Placée en situation de vulnérabilité extrême, la sélection canadienne a fait preuve d’une résilience psychologique remarquable. En enchaînant les actions d’éclat, l’équipe a repris l’avantage à dix-sept contre seize à l’ultime seconde, avant que Zoë Slagter ne décroche l’égalisation in extremis pour envoyer les deux sélections en prolongation. Dans cette période de mort subite, Russell a scellé le destin de la partie en convertissant deux lancers francs d’une sérénité absolue, libérant ainsi tout son clan.
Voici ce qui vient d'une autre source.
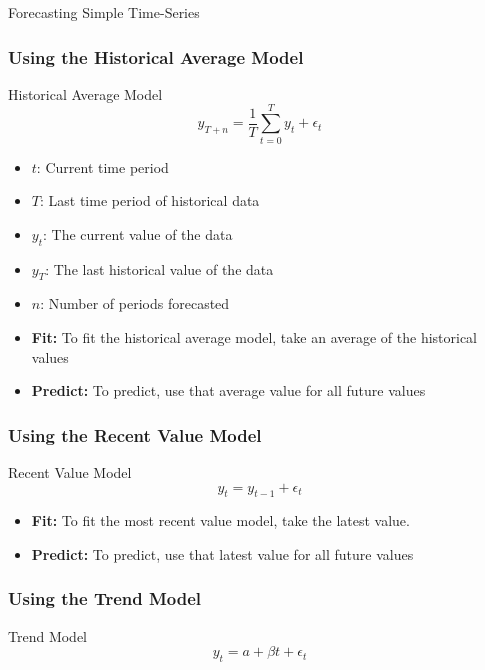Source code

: \documentclass[handout, 11pt]{beamer}
\begin{document}
\begin{section}{Forecasting Simple Time-Series}
\begin{frame}
\frametitle{Using the Historical Average Model}
\begin{block}{Historical Average Model}
\begin{equation}
	y_{T + n} = \frac{1}{T} \sum_{t=0}^T y_t + \epsilon_t
\end{equation}
\vspace{-0.3cm}
\begin{itemize}
\item $t$: Current time period
\item $T$: Last time period of historical data
\item $y_t$: The current value of the data
\item $y_T$: The last historical value of the data
\item $n$: Number of periods forecasted
\end{itemize}
\end{block}
\vfill
\begin{itemize}
\item \textbf{Fit:}
To fit the historical average model, take an average of the historical values
\vfill
\item \textbf{Predict:}
To predict, use that average value for all future values
\end{itemize}
\end{frame}
\begin{frame}
\frametitle{Using the Recent Value Model}
\begin{block}{Recent Value Model}
\begin{equation}
	y_t = y_{t-1} + \epsilon_t
\end{equation}
\end{block}
\vfill
\begin{itemize}
\item \textbf{Fit:}
To fit the most recent value model, take the latest value.
\vfill
\item \textbf{Predict:}
To predict, use that latest value for all future values
\end{itemize}
\end{frame}
\begin{frame}
\frametitle{Using the Trend Model}
\begin{block}{Trend Model}
\begin{equation}
	y_t = a + \beta t + \epsilon_t
\end{equation}
\end{block}

\end{frame}
\end{section}
\end{document}
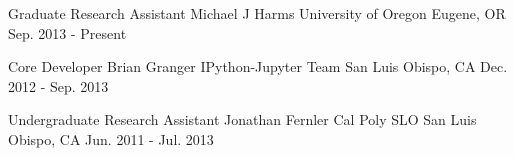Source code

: 
\begin{cvresearching}
  \cvresearch
    {Graduate Research Assistant} %
    {Michael J Harms}
    {University of Oregon} %
    {Eugene, OR} %
    {Sep. 2013 - Present} %

  \cvresearch
    {Core Developer} %
    {Brian Granger}
    {IPython-Jupyter Team} %
    {San Luis Obispo, CA} %
    {Dec. 2012 - Sep. 2013} %

  \cvresearch
    {Undergraduate Research Assistant} %
    {Jonathan Fernler}
    {Cal Poly SLO} %
    {San Luis Obispo, CA} %
    {Jun. 2011 - Jul. 2013} %

\end{cvresearching}
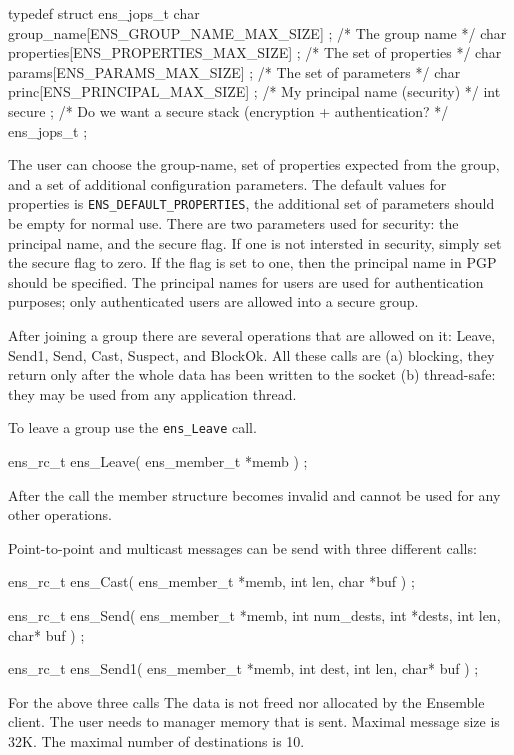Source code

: \begin{codebox}
typedef struct ens_jops_t {
    char group_name[ENS_GROUP_NAME_MAX_SIZE] ; /* The group name */
    char properties[ENS_PROPERTIES_MAX_SIZE] ; /* The set of properties */
    char params[ENS_PARAMS_MAX_SIZE] ;         /* The set of parameters */
    char princ[ENS_PRINCIPAL_MAX_SIZE] ;       /* My principal name (security) */
    int secure ;                               /* Do we want a secure stack (encryption + authentication? */
} ens_jops_t ;
\end{codebox}

The user can choose the group-name, set of properties expected from
the group, and a set of additional configuration parameters. The
default values for properties is {\tt ENS\_DEFAULT\_PROPERTIES}, the
additional set of parameters should be empty for normal use. There are
two parameters used for security: the principal name, and the secure
flag. If one is not intersted in security, simply set the secure flag
to zero. If the flag is set to one, then the principal name in PGP 
should be specified. The principal names for users are used for
authentication purposes; only authenticated users are allowed into a
secure group. 

After joining a group there are several operations that are allowed on
it: Leave, Send1, Send, Cast, Suspect, and BlockOk. All these calls
are (a) blocking, they return only after the whole data has been
written to the socket (b) thread-safe: they may be used from any
application thread.

To leave a group use the {\tt ens\_Leave} call. 
\begin{codebox}
ens_rc_t ens_Leave(
    ens_member_t *memb
    ) ;
\end{codebox}
After the call the member structure becomes invalid and cannot be used
for any other operations. 

Point-to-point and multicast messages can be send with three different calls: 
\begin{codebox}
ens_rc_t ens_Cast(
    ens_member_t *memb,
    int len, 
    char *buf
    ) ;

ens_rc_t ens_Send(
    ens_member_t *memb,
    int num_dests,
    int *dests,
    int len, 
    char* buf
    ) ;

ens_rc_t ens_Send1(
    ens_member_t *memb,
    int dest,
    int len, 
    char* buf
    ) ;
\end{codebox}
For the above three calls The data is not freed nor allocated by the
Ensemble client. The user needs to manager memory that is
sent. Maximal message size is 32K. The maximal number of destinations
is 10.

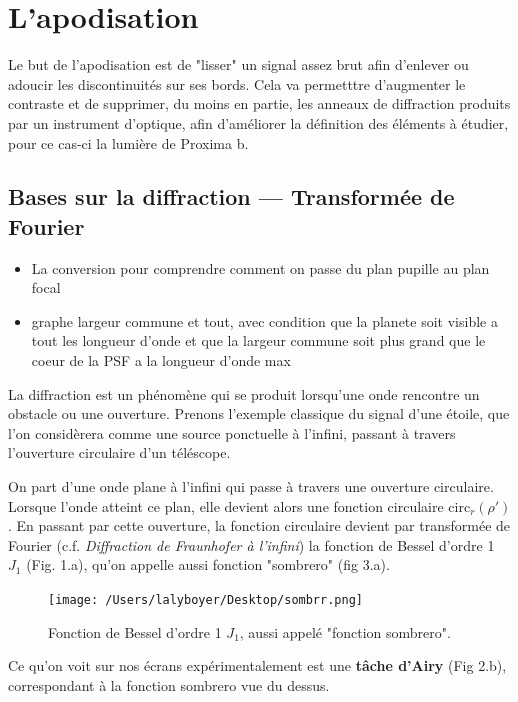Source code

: \section{\centering L'apodisation}

Le but de l'apodisation est de "lisser" un signal assez brut afin d'enlever ou adoucir les discontinuités sur ses bords. 
Cela va permetttre d'augmenter le contraste et de supprimer, du moins en partie, les anneaux de diffraction produits par un instrument d'optique, afin d'améliorer la définition des éléments à étudier, pour ce cas-ci la lumière de Proxima b.

\subsection{Bases sur la diffraction — Transformée de Fourier}

\begin{itemize}
\item La conversion pour comprendre comment on passe du plan pupille au plan focal
    
    \item graphe largeur commune et tout, avec condition que la planete soit visible a tout les longueur d’onde et que la largeur commune soit plus grand que le coeur de la PSF a la longueur d’onde max 
\end{itemize}

La diffraction est un phénomène qui se produit lorsqu'une onde rencontre un obstacle ou une ouverture. Prenons l'exemple classique du signal d'une étoile, que l'on considèrera comme une source ponctuelle à l'infini, passant à travers l'ouverture circulaire d'un téléscope. 

On part d'une onde plane à l'infini qui passe à travers une ouverture circulaire. Lorsque l'onde atteint ce plan, elle devient alors une fonction circulaire $\text{circ}_r(\rho')$.
En passant par cette ouverture, la fonction circulaire devient par transformée de Fourier (c.f. \emph{Diffraction de Fraunhofer à l'infini}) la fonction de Bessel d'ordre 1 $J_1$ (Fig. 1.a), qu'on appelle aussi fonction "sombrero" (fig 3.a).

\begin{figure}
    \centering
    \texttt{[image: /Users/lalyboyer/Desktop/sombrr.png]}
    \caption{Fonction de Bessel d'ordre 1 $J_1$, aussi appelé "fonction sombrero".}
\end{figure}

Ce qu'on voit sur nos écrans expérimentalement est une \textbf{tâche d'Airy} (Fig 2.b), correspondant à la fonction sombrero vue du dessus.

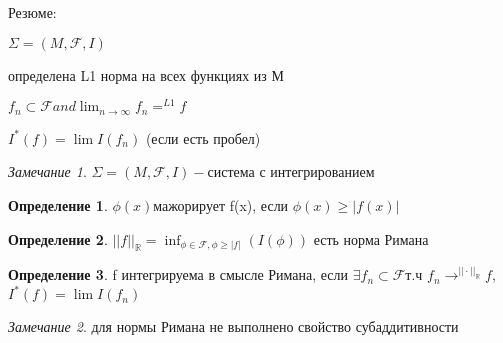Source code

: \documentclass[a4paper, 12pt]{article}
\theoremstyle{definition}
\newtheorem*{definition}{Определение}
\theoremstyle{remark}
\newtheorem*{remark}{Замечание}
\begin{document}
     Резюме:

     $\Sigma = (M, \mathcal{F} , I)$

     определена L1 норма на всех функциях из М

     $f_n\subset \mathcal{F} and \lim_{n\to\infty}f_n =^{L1} f$

     $I^*(f) = \lim I(f_n)$ (если есть пробел)
\begin{remark}
     $\Sigma = (M, \mathcal{F}, I) -$система с интегрированием
\end{remark}
\begin{definition}
     $\phi(x)$мажорирует f(x), если $\phi(x)\geq |f(x)|$
\end{definition}
\begin{definition}
     $||f||_{\mathbb{R} } = \inf_{\phi \in \mathcal{F}, \phi \geq |f|} (I(\phi))$ есть норма Римана
\end{definition}
\begin{definition}
     f интегрируема в смысле Римана, если $\exists f_n\subset \mathcal{F} $т.ч $f_n\to^{||\cdot||_\mathbb{R} } f$,
     $I^*(f) = \lim I(f_n)$
\end{definition}
\begin{remark}
     для нормы Римана не выполнено свойство субаддитивности
\end{remark}
\end{document}
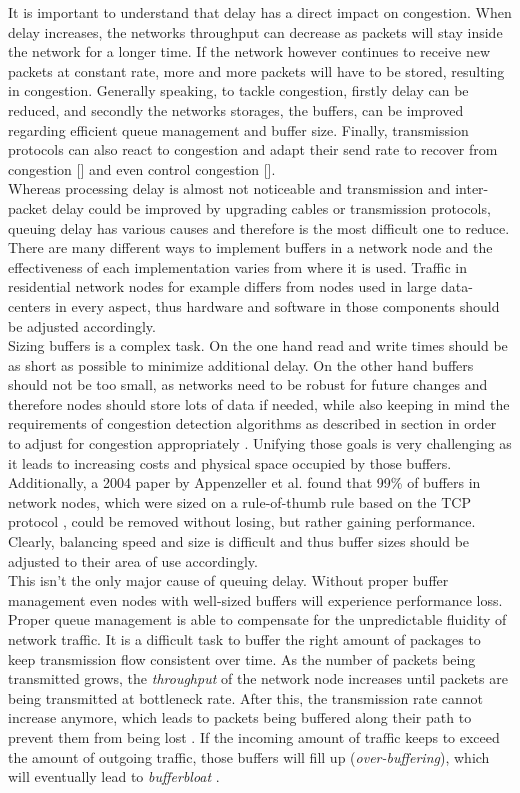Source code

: \documentclass[a4paper,conference]{IEEEtran}
\begin{document}
It is important to understand that delay has a direct impact on congestion. When delay increases, the networks throughput can decrease as packets will stay inside the network for a longer time. If the network however continues to receive new packets at constant rate, more and more packets will have to be stored, resulting in congestion. Generally speaking, to tackle congestion, firstly delay can be reduced, and secondly the networks storages, the buffers, can be improved regarding efficient queue management and buffer size. Finally, transmission protocols can also react to congestion and adapt their send rate to recover from congestion [] and even control congestion [].
\\Whereas processing delay is almost not noticeable and transmission and inter-packet delay could be improved by upgrading cables or transmission protocols, queuing delay has various causes and therefore is the  most difficult one to reduce. There are many different ways to implement buffers in a network node and the effectiveness of each implementation varies from where it is used. Traffic in residential network nodes for example differs from nodes used in large data-centers in every aspect, thus hardware and software in those components should be adjusted accordingly.
\\Sizing buffers is a complex task. On the one hand read and write times should be as short as possible to minimize additional delay. On the other hand buffers should not be too small, as networks need to be robust for future changes and therefore nodes should store lots of data if needed, while also keeping in mind the requirements of congestion detection algorithms as described in section  in order to adjust for congestion appropriately \cite{staff2012bufferbloat}. Unifying those goals is very challenging as it leads to increasing costs and physical space occupied by those buffers. Additionally, a 2004 paper by Appenzeller et al. \cite{appenzeller2004sizing} found that 99\% of buffers in network nodes, which were sized on a rule-of-thumb rule based on the TCP protocol \cite{villamizar1994high}, could be removed without losing, but rather gaining performance. Clearly, balancing speed and size is difficult and thus buffer sizes should be adjusted to their area of use accordingly.
\\This isn't the only major cause of queuing delay. Without proper buffer management even nodes with well-sized buffers will experience performance loss. Proper queue management is able to compensate for the unpredictable fluidity of network traffic. It is a difficult task to buffer the right amount of packages to keep transmission flow consistent over time.
As the number of packets being transmitted grows, the \textit{throughput} of the network node increases until packets are being transmitted at bottleneck rate. After this, the transmission rate cannot increase anymore, which leads to packets being buffered along their path to prevent them from being lost \cite{gettys2012bufferbloat}. If the incoming amount of traffic keeps to exceed the amount of outgoing traffic, those buffers will fill up (\textit{over-buffering}), which will eventually lead to \textit{bufferbloat} \cite{Allman13commentson,6886125}.
\end{document}
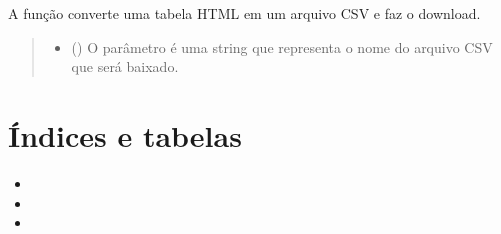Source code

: \documentclass[letterpaper,10pt,brazil]{sphinxmanual}
\begin{document}
\begin{fulllineitems}
\label{\detokenize{index:htmlToCsv}}
\pysigstartsignatures
{}
\pysigstopsignatures
\sphinxAtStartPar
A função  converte uma tabela HTML em um arquivo CSV e faz o download.
\begin{quote}\begin{description}
\begin{itemize}
\item {} 
\sphinxAtStartPar
{} () \textendash{} O parâmetro  é uma string que representa o nome do arquivo CSV que será baixado.

\end{itemize}

\end{description}\end{quote}

\end{fulllineitems}



\chapter{Índices e tabelas}
\label{\detokenize{index:indices-e-tabelas}}\begin{itemize}
\item {} 
\sphinxAtStartPar
{}

\item {} 
\sphinxAtStartPar
{}

\item {} 
\sphinxAtStartPar
{}

\end{itemize}



\renewcommand{\indexname}{Índice}
\printindex
\end{document}
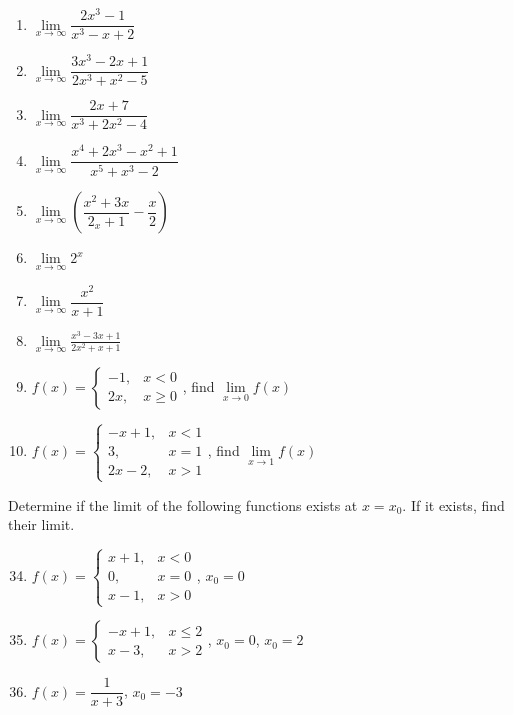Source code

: \documentclass[12pt]{report}
\begin{document}
\begin{multicols}{2}
\begin{enumerate}
    \item $\lim\limits_{x\to\infty}{\dfrac{2x^{3}-1}{x^{3}-x+2}}$
    \item $\lim\limits_{x\to\infty}{\dfrac{3x^{3}-2x+1}{2x^{3}+x^{2}-5}}$
    \item $\lim\limits_{x\to\infty}{\dfrac{2x+7}{x^{3}+2x^{2}-4}}$
    \item $\lim\limits_{x\to\infty}{\dfrac{x^{4}+2x^{3}-x^{2}+1}{x^{5}+x^{3}-2}}$
    \item $\lim\limits_{x\to\infty}\left({\dfrac{x^{2}+3x}{2_x+1}}-{\dfrac{x}{2}}\right)$
    \item $\lim\limits_{x\to\infty}2^{x}$
    \item $\lim\limits_{x\to\infty}{\dfrac{x^{2}}{x+1}}$
    \item $\lim\limits_{x\to\infty}{\frac{x^{3}-3x+1}{2x^{2}+x+1}}$
    \item $f(x) = \left\{\begin{array}{rl}
              -1, & x < 0    \\
              2x, & x \geq 0
            \end{array}\right.$, find $\lim\limits_{x\to0}f(x)$
    \item $f(x) = \left\{\begin{array}{rl}
              -x+1,   & x < 1 \\
              3,      & x = 1 \\
              2x - 2, & x > 1
            \end{array}\right.$, find $\lim\limits_{x\to1}f(x)$
  \end{enumerate}
  Determine if the limit of the following functions exists at $x = x_0$. If it
  exists, find their limit.
  \begin{enumerate}
    \setcounter{enumi}{33}
    \item $f(x) = \left\{\begin{array}{rl}
              x+1, & x < 0 \\
              0,   & x = 0 \\
              x-1, & x > 0
            \end{array}\right.$, $x_0 = 0$

    \item $f(x) = \left\{\begin{array}{rl}
              -x + 1, & x \leq 2 \\
              x - 3,  & x > 2
            \end{array}\right.$, $x_0 = 0$, $x_0 = 2$

    \item $f(x) = \dfrac{1}{x+3}$, $x_0 = -3$
  \end{enumerate}
\end{multicols}
\end{document}

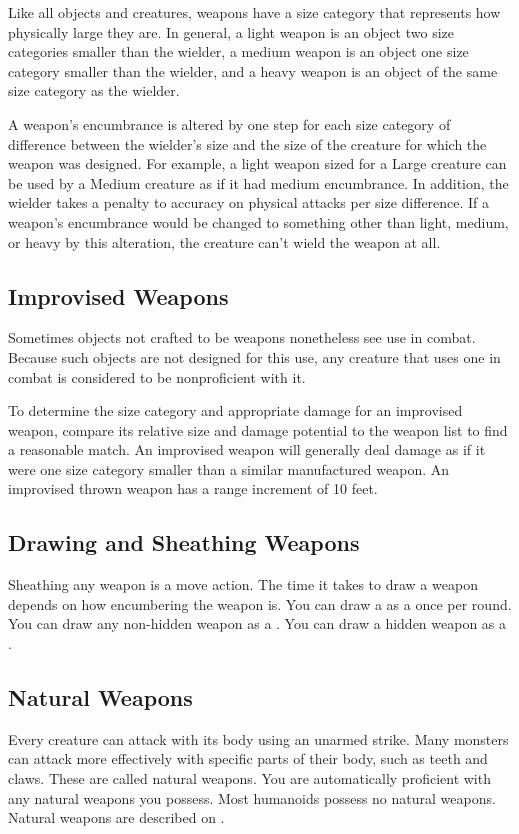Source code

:              Like all objects and creatures, weapons have a size category that represents how physically large they are. In general, a light weapon is an object two size categories smaller than the wielder, a medium weapon is an object one size category smaller than the wielder, and a heavy weapon is an object of the same size category as the wielder.

             A weapon's encumbrance is altered by one step for each size category of difference between the wielder's size and the size of the creature for which the weapon was designed. For example, a light weapon sized for a Large creature can be used by a Medium creature as if it had medium encumbrance. In addition, the wielder takes a  penalty to accuracy on physical attacks per size difference. If a weapon's encumbrance would be changed to something other than light, medium, or heavy by this alteration, the creature can't wield the weapon at all.

    \subsection{Improvised Weapons}\label{Improvised Weapons} Sometimes objects not crafted to be weapons nonetheless see use in combat. Because such objects are not designed for this use, any creature that uses one in combat is considered to be nonproficient with it.

        To determine the size category and appropriate damage for an improvised weapon, compare its relative size and damage potential to the weapon list to find a reasonable match. An improvised weapon will generally deal damage as if it were one size category smaller than a similar manufactured weapon. An improvised thrown weapon has a range increment of 10 feet.

    \subsection{Drawing and Sheathing Weapons}\label{Drawing and Sheathing Weapons}
        Sheathing any weapon is a move action.
        The time it takes to draw a weapon depends on how encumbering the weapon is.
        You can draw a  as a  once per round.
        You can draw any non-hidden weapon as a .
        You can draw a hidden weapon as a .

    \subsection{Natural Weapons}\label{Natural Weapons}
        Every creature can attack with its body using an unarmed strike. Many monsters can attack more effectively with specific parts of their body, such as teeth and claws. These are called natural weapons. You are automatically proficient with any natural weapons you possess. Most humanoids possess no natural weapons. Natural weapons are described on .

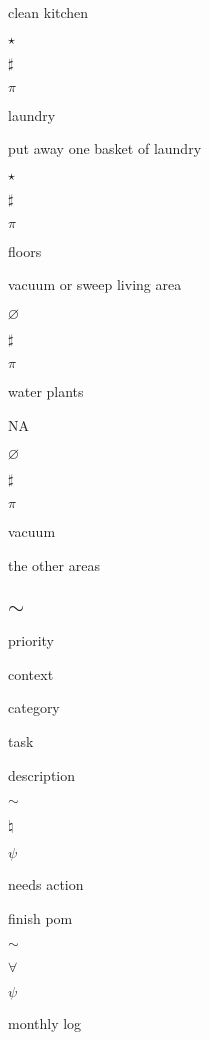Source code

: \documentclass[]{book}
\newenvironment{Shaded}{\begin{snugshade}}{\end{snugshade}}
\newcommand{\KeywordTok}[1]{\textcolor[rgb]{0.13,0.29,0.53}{\textbf{#1}}}
\newcommand{\NormalTok}[1]{#1}
\newcommand{\OperatorTok}[1]{\textcolor[rgb]{0.81,0.36,0.00}{\textbf{#1}}}
\newcommand{\StringTok}[1]{\textcolor[rgb]{0.31,0.60,0.02}{#1}}
\begin{document}
clean kitchen

\(\star\)

\(\sharp\)

\(\pi\)

laundry

put away one basket of laundry

\(\star\)

\(\sharp\)

\(\pi\)

floors

vacuum or sweep living area

\(\varnothing\)

\(\sharp\)

\(\pi\)

water plants

NA

\(\varnothing\)

\(\sharp\)

\(\pi\)

vacuum

the other areas

\hypertarget{sim}{%
\subsection{\texorpdfstring{\(\sim\)}{\textbackslash{}sim}}\label{sim}}

\begin{Shaded}
\end{Shaded}

priority

context

category

task

description

\(\sim\)

\(\natural\)

\(\psi\)

needs action

finish pom

\(\sim\)

\(\forall\)

\(\psi\)

monthly log
\end{document}
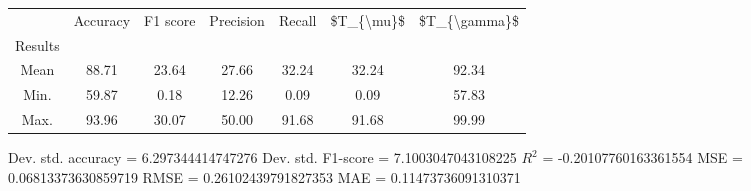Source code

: \begin{tabular}{|c|c|c|c|c|c|c|}
\toprule
{} &  Accuracy &  F1 score &  Precision &  Recall &  \$T\_\{\textbackslash mu\}\$ &  \$T\_\{\textbackslash gamma\}\$ \\
Results &           &           &            &         &            &               \\
\hline
Mean    &     88.71 &     23.64 &      27.66 &   32.24 &      32.24 &         92.34 \\
Min.    &     59.87 &      0.18 &      12.26 &    0.09 &       0.09 &         57.83 \\
Max.    &     93.96 &     30.07 &      50.00 &   91.68 &      91.68 &         99.99 \\
\bottomrule
\end{tabular}

 Dev. std. accuracy = 6.297344414747276
 Dev. std. F1-score = 7.1003047043108225
 $R^2$ = -0.20107760163361554
 MSE = 0.06813373630859719
 RMSE = 0.26102439791827353
 MAE = 0.11473736091310371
Une domination sans partage sur le circuit mondial
Cette consécration couronne un parcours collectif sans la moindre fausse note sur le sol asiatique. Avant ce dénouement magistral, l’attaque équilibrée du Canada avait déjà fait d’énormes dégâts. En quarts de finale, la Thaïlande a subi la loi des futures lauréates, s’inclinant lourdement vingt et un à quatorze. En demi-finale, c’est la redoutable équipe locale de Pékin qui a volé en éclats sous la pression constante de Katherine Plouffe, concédant une défaite nette de vingt et un à onze face à la force de frappe canadienne.
Au centre de ce triomphe, Merissah Russell repart logiquement avec le trophée de MVP. Pour sa toute première apparition dans ce format, la jeune étoile a éclaboussé la compétition de son talent en cumulant trente-trois unités au total, tout en dominant le classement des paniers extérieurs et l’évaluation globale. Sa performance majuscule de sept points en finale valide le statut de place forte du Canada sur l’échiquier mondial.